第42-144行代码使用tensorflow中的库函数对整个网络进行建模,使用tensorboard画出其结构图如下:
这里写图片描述
结合上图以及代码可以看出,该网络主要有6层,参数结构如下表所示:

层数输入输出其它说明
fc14941024输出大于20被置为20,dropout=0.05
fc210241024输出大于20被置为20,dropout=0.05
fc310242048输出大于20被置为20,dropout=0.05
lstm20482048关键部分后文分解
fc520481024输出大于20被置为20,dropout=0.05
fc6102429输出层

其中,全连接层fc1/fc2/fc3/fc5/fc6就是简单的全连接层,下面详细分析lstm结构。
由代码中第79-105行可以看出,该网络主要使用tf.contrib.rnn构建,下面我们来分析以下BasicLSTMCell代码,如下所示:

class BasicLSTMCell(RNNCell):
  def __init__(self, num_units, forget_bias=1.0, input_size=None,
               state_is_tuple=True, activation=tanh, reuse=None):
    """Initialize the basic LSTM cell.

    Args:
      num_units: int, The number of units in the LSTM cell.
      forget_bias: float, The bias added to forget gates (see above).
      input_size: Deprecated and unused.
      state_is_tuple: If True, accepted and returned states are 2-tuples of
        the `c_state` and `m_state`.  If False, they are concatenated
        along the column axis.  The latter behavior will soon be deprecated.
      activation: Activation function of the inner states.
      reuse: (optional) Python boolean describing whether to reuse variables
        in an existing scope.  If not `True`, and the existing scope already has
        the given variables, an error is raised.
    """
    if not state_is_tuple:
      logging.warn("%s: Using a concatenated state is slower and will soon be "
                   "deprecated.  Use state_is_tuple=True.", self)
    if input_size is not None:
      logging.warn("%s: The input_size parameter is deprecated.", self)
    self._num_units = num_units
    self._forget_bias = forget_bias
    self._state_is_tuple = state_is_tuple
    self._activation = activation
    self._reuse = reuse

  @property
  def state_size(self):
    return (LSTMStateTuple(self._num_units, self._num_units)
            if self._state_is_tuple else 2 * self._num_units)

  @property
  def output_size(self):
    return self._num_units

  def __call__(self, inputs, state, scope=None):
    """Long short-term memory cell (LSTM)."""
    with _checked_scope(self, scope or "basic_lstm_cell", reuse=self._reuse):
      # Parameters of gates are concatenated into one multiply for efficiency.
      if self._state_is_tuple:
        c, h = state
      else:
        c, h = array_ops.split(value=state, num_or_size_splits=2, axis=1)
      concat = _linear([inputs, h], 4 * self._num_units, True)

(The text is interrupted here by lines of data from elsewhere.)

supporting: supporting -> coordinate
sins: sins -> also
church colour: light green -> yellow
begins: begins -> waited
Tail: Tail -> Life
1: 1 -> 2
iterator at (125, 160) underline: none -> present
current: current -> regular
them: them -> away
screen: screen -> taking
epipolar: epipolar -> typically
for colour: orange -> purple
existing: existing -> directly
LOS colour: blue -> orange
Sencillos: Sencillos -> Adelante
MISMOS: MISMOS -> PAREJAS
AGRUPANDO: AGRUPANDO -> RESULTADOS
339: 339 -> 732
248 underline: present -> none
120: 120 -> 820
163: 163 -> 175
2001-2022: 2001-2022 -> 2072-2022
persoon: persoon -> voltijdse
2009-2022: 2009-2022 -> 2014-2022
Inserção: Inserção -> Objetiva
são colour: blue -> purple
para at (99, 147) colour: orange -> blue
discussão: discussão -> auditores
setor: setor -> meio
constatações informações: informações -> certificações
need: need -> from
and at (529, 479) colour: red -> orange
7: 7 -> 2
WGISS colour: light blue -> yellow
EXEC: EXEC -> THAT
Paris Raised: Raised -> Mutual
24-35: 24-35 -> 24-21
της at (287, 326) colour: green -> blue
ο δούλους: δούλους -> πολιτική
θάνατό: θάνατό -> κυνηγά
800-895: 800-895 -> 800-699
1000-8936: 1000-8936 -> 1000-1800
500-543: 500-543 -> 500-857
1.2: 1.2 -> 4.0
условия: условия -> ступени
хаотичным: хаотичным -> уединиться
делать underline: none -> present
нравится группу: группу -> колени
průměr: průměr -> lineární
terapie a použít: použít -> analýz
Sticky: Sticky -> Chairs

      # i = input_gate, j = new_input, f = forget_gate, o = output_gate
      i, j, f, o = array_ops.split(value=concat, num_or_size_splits=4, axis=1)

      new_c = (c * sigmoid(f + self._forget_bias) + sigmoid(i) *
               self._activation(j))
      new_h = self._activation(new_c) * sigmoid(o)

      if self._state_is_tuple:
        new_state = LSTMStateTuple(new_c, new_h)
      else:
        new_state = array_ops.concat([new_c, new_h], 1)
      return new_h, new_state

其中__call__ 函数实现了前面所讲的LSTM结构。
同时第100行中tf.nn.bidirectional_dynamic_rnn函数将两个lstm结构合并成一个BiRNN结构,代码如下:

def bidirectional_dynamic_rnn(cell_fw, cell_bw, inputs, sequence_length=None,
                              initial_state_fw=None, initial_state_bw=None,
                              dtype=None, parallel_iterations=None,
                              swap_memory=False, time_major=False, scope=None):
  """Creates a dynamic version of bidirectional recurrent neural network.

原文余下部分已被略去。